You can use _Pragma instead of #pragma. E.g.

  #define C(x) ( \
    _Pragma("clang diagnostic push") \
    _Pragma("clang diagnostic ignored \"-Wvisibility\"") \
    (x) + 0*sizeof(void (*)(enum { tmp = (int)(x) })) \
    _Pragma("clang diagnostic pop") \
  )
EDIT: Alas, GCC is a little pickier about where _Pragma is allowed so you may need to use a statement expression. Also, it seems GCC 14 doesn't have a -W switch that will disable the anonymous enum warning.
pjc50•6mo ago
It's remarkable that people will say that doing this kind of thing is better than learning a language which actually lets you enforce this with the type system.

(or even just insist that users use the version of the language which supports "constexpr"!)

oguz-ismail•6mo ago
What language is that? Is it available everywhere (everywhere) C is?
mitthrowaway2•6mo ago
Indeed, usually if I'm using C these days it's because I only have access to a c compiler for my target platform, or because I'm modifying an existing C codebase.
uecker•6mo ago
I do not think anybody said this. The point is that these macros work for early versions of C. If you need to support early versions of C, learning another language is not a solution. If you don't have to, you can use C23's constexpr.
trealira•6mo ago
C used to seem like a beautiful and simple language to me, but as I used it and learned more about it, it seemed more complex under the surface, and kind of janky as well. It's just utilitarian.
wat10000•6mo ago
Learning such a language doesn’t mean I can use it.
o11c•6mo ago
The problem is that no such language exists.

There are many languages that provide one particular feature that C doesn't provide, but they do this at the cost of excluding numerous other features that C widely relies on.

kjs3•6mo ago
"I have no idea what problem you're trying to solve, what the constraints are, what the use cases might be, what tools are available on the platform, what the job or regulations require, what the skillsets of the people involved are, what the timeline is...but I'm absolutely, unshakably certain that I have a magic bullet that will make all your problems go away."

FTFY.

sleirsgoevy•6mo ago
The Linux kernel has even a way to determine whether the expression is compile-time, WITHOUT aborting compilation in either case.

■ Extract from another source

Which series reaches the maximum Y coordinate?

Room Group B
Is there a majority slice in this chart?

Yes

The trick is this (copied vebratim from Linux):

#define __is_constexpr(x) (sizeof(int) == sizeof(*(8 ? ((void *)((long)(x) * 0l)) : (int *)8)))

Explanation: if x is a constant expression, then multiplying it by zero yields a constant 0, and casting a constant 0 to void* makes a null pointer constant. And the ternary expression, if one of its sides is a null pointer constant, collapses to the type of the other side (thus the type of the returned pointer will be int*, and the sizeof will match). And if x was not constant, then the lefthand side would not be considered a null pointer constant by type inference, the type of the ternary expression will be void*, and the sizeof check will not match.

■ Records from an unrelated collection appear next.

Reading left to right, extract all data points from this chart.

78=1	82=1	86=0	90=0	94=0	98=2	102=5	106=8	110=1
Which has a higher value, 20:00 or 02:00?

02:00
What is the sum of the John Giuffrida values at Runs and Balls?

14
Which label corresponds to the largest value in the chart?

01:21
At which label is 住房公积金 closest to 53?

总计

With a few more clever tricks, it's even possible to implement a compile-time "type ternary expression", like this: TYPE_IF(2 * 2 == 4, int, long). This is left as an exercise for the reader.

amelius•6mo ago
This reminds me of the days when Boost was a thing. It was full of tricks like this.
usrnm•6mo ago
It still is a thing, though.
cperciva•6mo ago
With a few more clever tricks...

I did this with my PARSENUM macro (https://github.com/Tarsnap/libcperciva/blob/master/util/pars...) to parse strings into floating-point, unsigned integer, or signed integer types (and check bounds) using a single interface.

bobbyi•6mo ago
I thought this would work:

#define C(x) (sizeof(char[x]), x)

sizeof is a compile-time operation so x need to be known at compile time.

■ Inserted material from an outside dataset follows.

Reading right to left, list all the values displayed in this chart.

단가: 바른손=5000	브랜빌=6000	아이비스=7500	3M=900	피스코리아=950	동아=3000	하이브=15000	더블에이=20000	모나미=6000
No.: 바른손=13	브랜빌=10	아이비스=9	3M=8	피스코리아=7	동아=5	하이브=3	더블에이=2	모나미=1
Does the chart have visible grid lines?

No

It didn't work as expected. It turns out there is an exception and the standard says that sizeof is actually calculated at runtime specifically for variable length arrays:

> The sizeof operator yields the size (in bytes) of its operand, which may be an expression or the parenthesized name of a type. The size is determined from the type of the operand. The result is an integer. If the type of the operand is a variable length array type, the operand is evaluated; otherwise, the operand is not evaluated and the result is an integer constant.